Another Week, Another Trio of Obamacare Outrages


Attempting to distract Americans from the ongoing implosion of the Affordable Care Act, his alleged "signature achievement," President Barack Obama pivoted for the umpteenth time last week, pulling "income inequality" out of his bag of tricks for yet another spin.

In a December 4 speech, he cited "growing inequality and lack of upward mobility" as "the defining challenge of our time."

That's interesting. During the Bush administration, income inequality stabilized, while a 2007 Treasury Department study found that income mobility from 1996 through 2005 was "unchanged ... from 1987 through 1996."

The two problems began to worsen when the POR (Pelosi-Obama-Reid) economy began in the spring of 2008. Further decay has taken place during Obama's five-year stewardship, such as it has been, of the U.S. economy.

The president's proposed "solutions" are the ones which have been serially tried and have always failed: a higher minimum wage, which creates higher unemployment and a larger permanent underclass; higher taxes on "the rich," which hold back investment in future growth opportunities; and seeming limitless deficit spending, which continues to saddle future generations with growth-retarding and eventually (if not stopped) growth-killing obligations.

The best solutions are those which promote genuine private-sector growth. In these, the Obama administration is singularly disinterested. Those who doubt this assertion only need to look at the person whose help Obama has sought as his credibility and other crises deepen: John Podesta, chairman of the far-left Center for American Progress.
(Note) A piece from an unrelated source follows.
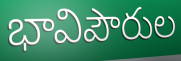
భావిపౌరుల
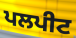
ਪਲਪੀਟ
Podesta is obsessed with income inequality, and is singularly focused on wealth redistribution through the tax code and other coercive means as the only viable solutions.

That Obama somehow needs to distract Americans from Obamacare's virtually daily dose of bad news is obvious. What follows are just three of the latest outrages.

On the most recent edition of Fox News Sunday, Ezekiel Emanuel, aka Zeke the Bleak, one of the Affordable Act's architects, told Chris Wallace that the president didn't really lie when he repeatedly and unconditionally guaranteed that "you can keep your doctor, period," because "if you want to (keep him or her), you can pay for it" out of your own pocket.

So the "solution" to the problem of the currently uninsured is to force people who like their doctors to self-insure, i.e., to become newly uninsured for what matters to them, while paying premiums for Obamacare policies under penalty of law for doctors they don't favor, probably don't need, and probably won't use. We seemingly have no choice but to assume that this is exactly what the Obama administration wanted to see happen.